Please reproduce the lines of each row below word for word.

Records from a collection

※ ※ ※

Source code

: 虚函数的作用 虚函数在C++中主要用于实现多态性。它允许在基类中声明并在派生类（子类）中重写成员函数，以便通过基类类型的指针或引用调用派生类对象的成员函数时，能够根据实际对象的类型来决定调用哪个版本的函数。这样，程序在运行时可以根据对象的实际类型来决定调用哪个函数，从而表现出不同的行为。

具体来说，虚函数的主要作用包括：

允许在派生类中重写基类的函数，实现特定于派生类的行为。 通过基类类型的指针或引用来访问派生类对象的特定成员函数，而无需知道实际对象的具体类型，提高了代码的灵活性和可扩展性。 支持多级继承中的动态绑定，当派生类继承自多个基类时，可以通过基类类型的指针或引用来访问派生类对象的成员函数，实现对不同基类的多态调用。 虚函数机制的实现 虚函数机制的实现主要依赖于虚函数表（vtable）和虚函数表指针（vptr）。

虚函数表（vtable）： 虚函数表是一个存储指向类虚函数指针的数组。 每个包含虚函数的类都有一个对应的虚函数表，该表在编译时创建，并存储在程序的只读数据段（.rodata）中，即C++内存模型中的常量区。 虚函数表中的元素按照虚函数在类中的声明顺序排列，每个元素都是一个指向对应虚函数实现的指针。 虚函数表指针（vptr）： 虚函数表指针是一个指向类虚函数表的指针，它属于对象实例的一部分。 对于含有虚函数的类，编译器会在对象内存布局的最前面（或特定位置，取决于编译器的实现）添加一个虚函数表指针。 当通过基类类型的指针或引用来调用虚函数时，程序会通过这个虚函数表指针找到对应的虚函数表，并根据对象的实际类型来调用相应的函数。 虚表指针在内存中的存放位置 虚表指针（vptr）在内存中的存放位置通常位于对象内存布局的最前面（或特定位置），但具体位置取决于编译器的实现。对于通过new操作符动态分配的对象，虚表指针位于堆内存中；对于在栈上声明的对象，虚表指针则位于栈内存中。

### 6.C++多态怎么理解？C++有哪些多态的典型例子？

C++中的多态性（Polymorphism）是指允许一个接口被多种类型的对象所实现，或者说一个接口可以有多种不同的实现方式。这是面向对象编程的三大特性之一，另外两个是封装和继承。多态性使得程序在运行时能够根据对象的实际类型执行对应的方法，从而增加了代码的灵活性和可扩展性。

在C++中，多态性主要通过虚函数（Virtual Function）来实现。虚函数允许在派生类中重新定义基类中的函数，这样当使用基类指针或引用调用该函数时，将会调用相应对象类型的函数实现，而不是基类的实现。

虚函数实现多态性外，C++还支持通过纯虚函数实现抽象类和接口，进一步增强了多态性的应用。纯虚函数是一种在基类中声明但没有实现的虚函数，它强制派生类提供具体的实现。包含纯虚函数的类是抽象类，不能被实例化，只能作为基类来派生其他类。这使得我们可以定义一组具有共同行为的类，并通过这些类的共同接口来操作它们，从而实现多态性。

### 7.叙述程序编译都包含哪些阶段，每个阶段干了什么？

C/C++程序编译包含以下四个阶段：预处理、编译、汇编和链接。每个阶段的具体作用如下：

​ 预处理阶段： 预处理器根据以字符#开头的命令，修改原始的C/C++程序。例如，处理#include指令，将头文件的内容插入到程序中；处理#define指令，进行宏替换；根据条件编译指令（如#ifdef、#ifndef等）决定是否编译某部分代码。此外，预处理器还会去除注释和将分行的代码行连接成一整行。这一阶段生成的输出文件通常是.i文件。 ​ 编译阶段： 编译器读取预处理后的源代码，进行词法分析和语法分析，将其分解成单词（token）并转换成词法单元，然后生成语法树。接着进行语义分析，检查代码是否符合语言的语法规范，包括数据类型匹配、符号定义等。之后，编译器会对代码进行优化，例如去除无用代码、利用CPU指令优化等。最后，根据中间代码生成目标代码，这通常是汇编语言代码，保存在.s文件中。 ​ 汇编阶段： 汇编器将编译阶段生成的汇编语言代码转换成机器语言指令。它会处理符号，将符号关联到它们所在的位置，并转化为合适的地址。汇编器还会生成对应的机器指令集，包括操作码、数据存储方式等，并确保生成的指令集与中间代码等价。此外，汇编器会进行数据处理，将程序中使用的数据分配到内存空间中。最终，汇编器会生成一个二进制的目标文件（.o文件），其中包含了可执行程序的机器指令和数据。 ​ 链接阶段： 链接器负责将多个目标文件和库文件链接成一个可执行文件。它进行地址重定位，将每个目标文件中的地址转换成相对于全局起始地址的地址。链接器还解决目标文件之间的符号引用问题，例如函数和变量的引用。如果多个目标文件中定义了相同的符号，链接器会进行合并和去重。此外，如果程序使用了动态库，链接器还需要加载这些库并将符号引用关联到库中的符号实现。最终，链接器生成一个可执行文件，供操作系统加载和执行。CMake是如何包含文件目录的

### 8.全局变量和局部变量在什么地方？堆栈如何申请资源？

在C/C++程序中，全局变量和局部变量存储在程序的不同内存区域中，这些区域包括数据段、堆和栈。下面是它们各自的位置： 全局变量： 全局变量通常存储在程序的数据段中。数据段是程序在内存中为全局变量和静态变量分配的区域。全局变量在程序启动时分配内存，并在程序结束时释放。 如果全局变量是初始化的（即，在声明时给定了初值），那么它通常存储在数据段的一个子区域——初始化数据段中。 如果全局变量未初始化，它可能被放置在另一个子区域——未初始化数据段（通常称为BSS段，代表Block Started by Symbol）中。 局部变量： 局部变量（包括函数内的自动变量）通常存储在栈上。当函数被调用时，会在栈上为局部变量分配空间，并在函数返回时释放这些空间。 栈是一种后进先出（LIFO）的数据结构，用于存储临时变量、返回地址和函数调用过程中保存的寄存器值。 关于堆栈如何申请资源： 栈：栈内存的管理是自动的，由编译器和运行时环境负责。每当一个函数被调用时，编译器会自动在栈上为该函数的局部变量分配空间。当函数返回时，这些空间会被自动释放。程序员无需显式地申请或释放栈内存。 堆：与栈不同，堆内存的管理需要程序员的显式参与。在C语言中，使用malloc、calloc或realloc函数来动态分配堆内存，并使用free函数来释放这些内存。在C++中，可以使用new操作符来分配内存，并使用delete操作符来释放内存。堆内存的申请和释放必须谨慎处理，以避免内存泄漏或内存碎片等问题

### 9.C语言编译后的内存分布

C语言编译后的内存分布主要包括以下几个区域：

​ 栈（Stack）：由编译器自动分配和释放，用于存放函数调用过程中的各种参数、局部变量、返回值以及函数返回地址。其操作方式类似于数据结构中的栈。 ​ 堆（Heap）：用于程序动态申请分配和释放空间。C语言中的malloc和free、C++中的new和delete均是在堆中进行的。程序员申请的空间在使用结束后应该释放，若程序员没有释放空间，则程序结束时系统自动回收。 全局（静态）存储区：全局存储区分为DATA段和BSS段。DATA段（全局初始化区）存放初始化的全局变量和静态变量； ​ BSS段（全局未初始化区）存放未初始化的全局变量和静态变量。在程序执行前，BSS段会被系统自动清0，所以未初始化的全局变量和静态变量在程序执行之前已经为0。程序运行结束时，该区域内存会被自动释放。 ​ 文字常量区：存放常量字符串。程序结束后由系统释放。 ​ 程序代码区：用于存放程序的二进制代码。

※ ※ ※

Answer to this task:
Source code

: 虚函数的作用 虚函数在C++中主要用于实现多态性。它允许在基类中声明并在派生类（子类）中重写成员函数，以便通过基类类型的指针或引用调用派生类对象的成员函数时，能够根据实际对象的类型来决定调用哪个版本的函数。这样，程序在运行时可以根据对象的实际类型来决定调用哪个函数，从而表现出不同的行为。

具体来说，虚函数的主要作用包括：

允许在派生类中重写基类的函数，实现特定于派生类的行为。 通过基类类型的指针或引用来访问派生类对象的特定成员函数，而无需知道实际对象的具体类型，提高了代码的灵活性和可扩展性。 支持多级继承中的动态绑定，当派生类继承自多个基类时，可以通过基类类型的指针或引用来访问派生类对象的成员函数，实现对不同基类的多态调用。 虚函数机制的实现 虚函数机制的实现主要依赖于虚函数表（vtable）和虚函数表指针（vptr）。

虚函数表（vtable）： 虚函数表是一个存储指向类虚函数指针的数组。 每个包含虚函数的类都有一个对应的虚函数表，该表在编译时创建，并存储在程序的只读数据段（.rodata）中，即C++内存模型中的常量区。 虚函数表中的元素按照虚函数在类中的声明顺序排列，每个元素都是一个指向对应虚函数实现的指针。 虚函数表指针（vptr）： 虚函数表指针是一个指向类虚函数表的指针，它属于对象实例的一部分。 对于含有虚函数的类，编译器会在对象内存布局的最前面（或特定位置，取决于编译器的实现）添加一个虚函数表指针。 当通过基类类型的指针或引用来调用虚函数时，程序会通过这个虚函数表指针找到对应的虚函数表，并根据对象的实际类型来调用相应的函数。 虚表指针在内存中的存放位置 虚表指针（vptr）在内存中的存放位置通常位于对象内存布局的最前面（或特定位置），但具体位置取决于编译器的实现。对于通过new操作符动态分配的对象，虚表指针位于堆内存中；对于在栈上声明的对象，虚表指针则位于栈内存中。

### 6.C++多态怎么理解？C++有哪些多态的典型例子？

C++中的多态性（Polymorphism）是指允许一个接口被多种类型的对象所实现，或者说一个接口可以有多种不同的实现方式。这是面向对象编程的三大特性之一，另外两个是封装和继承。多态性使得程序在运行时能够根据对象的实际类型执行对应的方法，从而增加了代码的灵活性和可扩展性。

在C++中，多态性主要通过虚函数（Virtual Function）来实现。虚函数允许在派生类中重新定义基类中的函数，这样当使用基类指针或引用调用该函数时，将会调用相应对象类型的函数实现，而不是基类的实现。

虚函数实现多态性外，C++还支持通过纯虚函数实现抽象类和接口，进一步增强了多态性的应用。纯虚函数是一种在基类中声明但没有实现的虚函数，它强制派生类提供具体的实现。包含纯虚函数的类是抽象类，不能被实例化，只能作为基类来派生其他类。这使得我们可以定义一组具有共同行为的类，并通过这些类的共同接口来操作它们，从而实现多态性。

### 7.叙述程序编译都包含哪些阶段，每个阶段干了什么？

C/C++程序编译包含以下四个阶段：预处理、编译、汇编和链接。每个阶段的具体作用如下：

​ 预处理阶段： 预处理器根据以字符#开头的命令，修改原始的C/C++程序。例如，处理#include指令，将头文件的内容插入到程序中；处理#define指令，进行宏替换；根据条件编译指令（如#ifdef、#ifndef等）决定是否编译某部分代码。此外，预处理器还会去除注释和将分行的代码行连接成一整行。这一阶段生成的输出文件通常是.i文件。 ​ 编译阶段： 编译器读取预处理后的源代码，进行词法分析和语法分析，将其分解成单词（token）并转换成词法单元，然后生成语法树。接着进行语义分析，检查代码是否符合语言的语法规范，包括数据类型匹配、符号定义等。之后，编译器会对代码进行优化，例如去除无用代码、利用CPU指令优化等。最后，根据中间代码生成目标代码，这通常是汇编语言代码，保存在.s文件中。 ​ 汇编阶段： 汇编器将编译阶段生成的汇编语言代码转换成机器语言指令。它会处理符号，将符号关联到它们所在的位置，并转化为合适的地址。汇编器还会生成对应的机器指令集，包括操作码、数据存储方式等，并确保生成的指令集与中间代码等价。此外，汇编器会进行数据处理，将程序中使用的数据分配到内存空间中。最终，汇编器会生成一个二进制的目标文件（.o文件），其中包含了可执行程序的机器指令和数据。 ​ 链接阶段： 链接器负责将多个目标文件和库文件链接成一个可执行文件。它进行地址重定位，将每个目标文件中的地址转换成相对于全局起始地址的地址。链接器还解决目标文件之间的符号引用问题，例如函数和变量的引用。如果多个目标文件中定义了相同的符号，链接器会进行合并和去重。此外，如果程序使用了动态库，链接器还需要加载这些库并将符号引用关联到库中的符号实现。最终，链接器生成一个可执行文件，供操作系统加载和执行。CMake是如何包含文件目录的

### 8.全局变量和局部变量在什么地方？堆栈如何申请资源？

在C/C++程序中，全局变量和局部变量存储在程序的不同内存区域中，这些区域包括数据段、堆和栈。下面是它们各自的位置： 全局变量： 全局变量通常存储在程序的数据段中。数据段是程序在内存中为全局变量和静态变量分配的区域。全局变量在程序启动时分配内存，并在程序结束时释放。 如果全局变量是初始化的（即，在声明时给定了初值），那么它通常存储在数据段的一个子区域——初始化数据段中。 如果全局变量未初始化，它可能被放置在另一个子区域——未初始化数据段（通常称为BSS段，代表Block Started by Symbol）中。 局部变量： 局部变量（包括函数内的自动变量）通常存储在栈上。当函数被调用时，会在栈上为局部变量分配空间，并在函数返回时释放这些空间。 栈是一种后进先出（LIFO）的数据结构，用于存储临时变量、返回地址和函数调用过程中保存的寄存器值。 关于堆栈如何申请资源： 栈：栈内存的管理是自动的，由编译器和运行时环境负责。每当一个函数被调用时，编译器会自动在栈上为该函数的局部变量分配空间。当函数返回时，这些空间会被自动释放。程序员无需显式地申请或释放栈内存。 堆：与栈不同，堆内存的管理需要程序员的显式参与。在C语言中，使用malloc、calloc或realloc函数来动态分配堆内存，并使用free函数来释放这些内存。在C++中，可以使用new操作符来分配内存，并使用delete操作符来释放内存。堆内存的申请和释放必须谨慎处理，以避免内存泄漏或内存碎片等问题

### 9.C语言编译后的内存分布

C语言编译后的内存分布主要包括以下几个区域：

​ 栈（Stack）：由编译器自动分配和释放，用于存放函数调用过程中的各种参数、局部变量、返回值以及函数返回地址。其操作方式类似于数据结构中的栈。 ​ 堆（Heap）：用于程序动态申请分配和释放空间。C语言中的malloc和free、C++中的new和delete均是在堆中进行的。程序员申请的空间在使用结束后应该释放，若程序员没有释放空间，则程序结束时系统自动回收。 全局（静态）存储区：全局存储区分为DATA段和BSS段。DATA段（全局初始化区）存放初始化的全局变量和静态变量； ​ BSS段（全局未初始化区）存放未初始化的全局变量和静态变量。在程序执行前，BSS段会被系统自动清0，所以未初始化的全局变量和静态变量在程序执行之前已经为0。程序运行结束时，该区域内存会被自动释放。 ​ 文字常量区：存放常量字符串。程序结束后由系统释放。 ​ 程序代码区：用于存放程序的二进制代码。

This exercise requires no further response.